The movie has all of the bad aspects of the original, while adding even more mindless CGI, including a ghastly climax that's nothing but the creatures fighting each other incoherently. Andy Serkis, the world's greatest motion capture performer, is the director, and you'd think he'd be better at wielding computer-generated effects. Venom is one of those franchises that exists for corporate rights reasons more than anything else. Sony made a deal to allow Disney's Marvel Cinematic Universe to use Spider-man, but then decided to go ahead with movies based on other Marvel characters still in Sony's intellectual property portfolio. One of those is Venom, who you may remember as one of the three villains, played by Topher Grace, in Sam Raimi's third Spider-Man movie.
The first movie was a huge hit, so now we have a sequel, which Sony is using as an opportunity to tout its Bravia TVs. People even go out of their way to comment on how great the hero's TV looks. Eddie Brock (Hardy) is still a journalist, and the host of Venom, the wisecracking alien entity. Sometimes that means Venom is a voice in his head, sometimes his head floats alongside Hardy's, and other times he exists as a separate creature, frequently trashing Eddie's apartment and threatening to eat people. Whatever form he takes, Venom (also voiced by Hardy) is one of the most tiresome movie characters in memory.
At the start, Eddie pursues an interview with serial killer Cletus Kasady (Woody Harrelson), which comes about as some sort of collaboration with police detective Mulligan (the normally appealing character actor Stephen Graham, sporting an extremely unfortunate hairpiece). The two don't have a journalist/cop relationship that resembles any such relationship I've ever heard of in real life. Worse than that, the film takes an extremely tenuous step towards the zeitgeist, giving Mulligan guilt over having shot a Black woman (Naomie Harris) who appears to have returned as a ghost.

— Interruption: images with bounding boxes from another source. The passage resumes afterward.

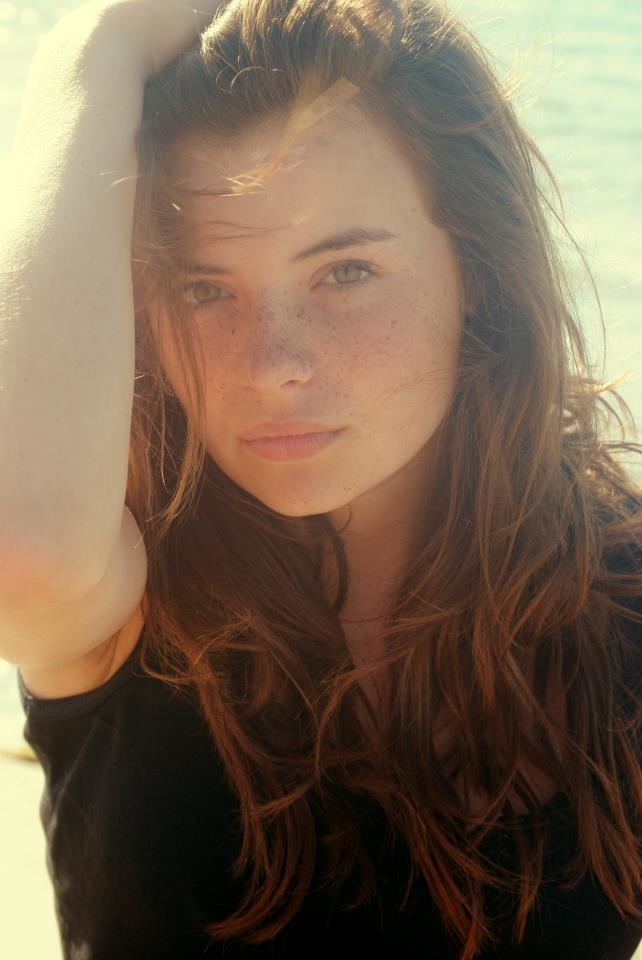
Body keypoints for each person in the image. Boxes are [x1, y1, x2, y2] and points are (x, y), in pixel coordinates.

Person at [0, 0, 641, 957]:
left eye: (345, 272)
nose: (273, 364)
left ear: (481, 268)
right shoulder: (132, 585)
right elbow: (23, 552)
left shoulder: (618, 598)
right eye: (204, 288)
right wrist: (94, 49)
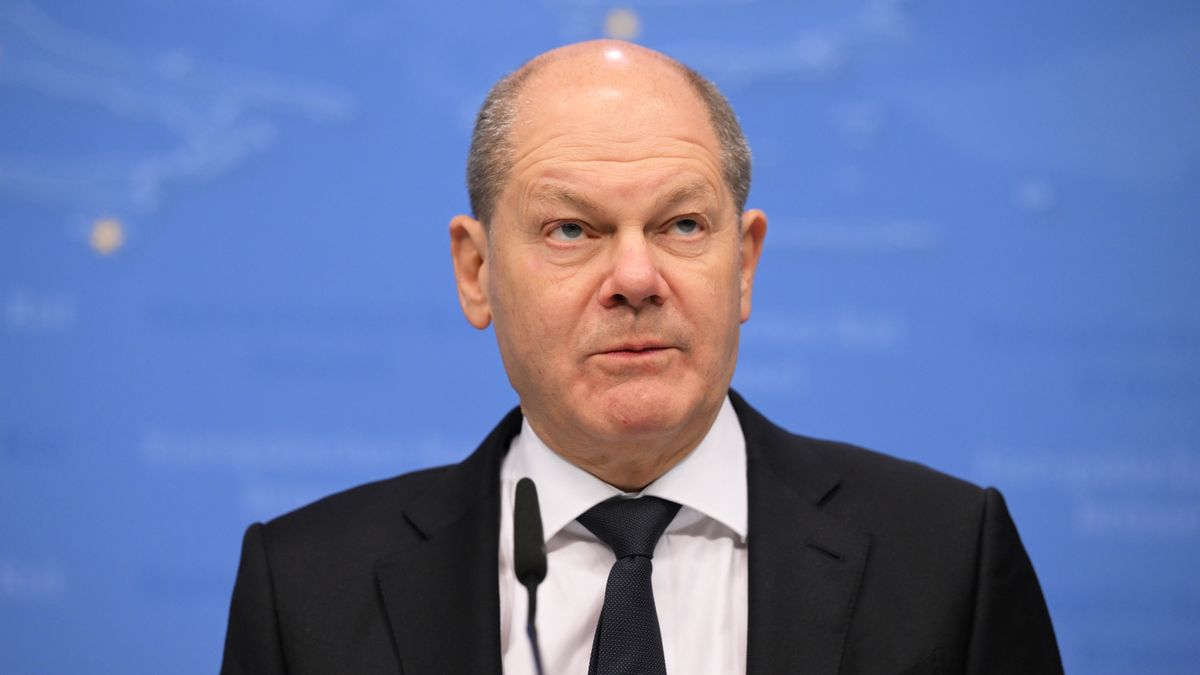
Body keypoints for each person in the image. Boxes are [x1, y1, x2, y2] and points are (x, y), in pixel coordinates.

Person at [221, 40, 1062, 674]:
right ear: (476, 272)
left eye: (683, 224)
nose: (634, 278)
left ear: (744, 264)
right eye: (571, 229)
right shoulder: (306, 587)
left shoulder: (949, 557)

Eddie ends up unwittingly passing the symbiosis onto Harrelson's killer character, and now we have the two alien entities fighting one another. It all ends in an explosive CGI meltdown in a church. The biggest plot hole in the movie—that Harrelson's character was already a killer before the symbiosis, so he didn't really need it to be become scary—remains a plot hole, even as a character acknowledges it.
Michelle Williams, who's way above this sort of thing, returns as Eddie's ex-girlfriend, while Reid Scott, who was Dan on Veep, plays Williams' fiancé. He's a character we're supposed to hate, although it's hard to buy that when he doesn't have toxic Armando Iannucci lines coming out of his mouth. There's some decent material at the margins. There's an amusing segment in which Harrelson escapes and walks the streets in San Francisco. The film also tries, half-heartedly, to imply that Venom is "coming out," during a brief period in which he's separated from Eddie. This might’ve been interesting to explore if the movie wasn’t barreling towards the finish.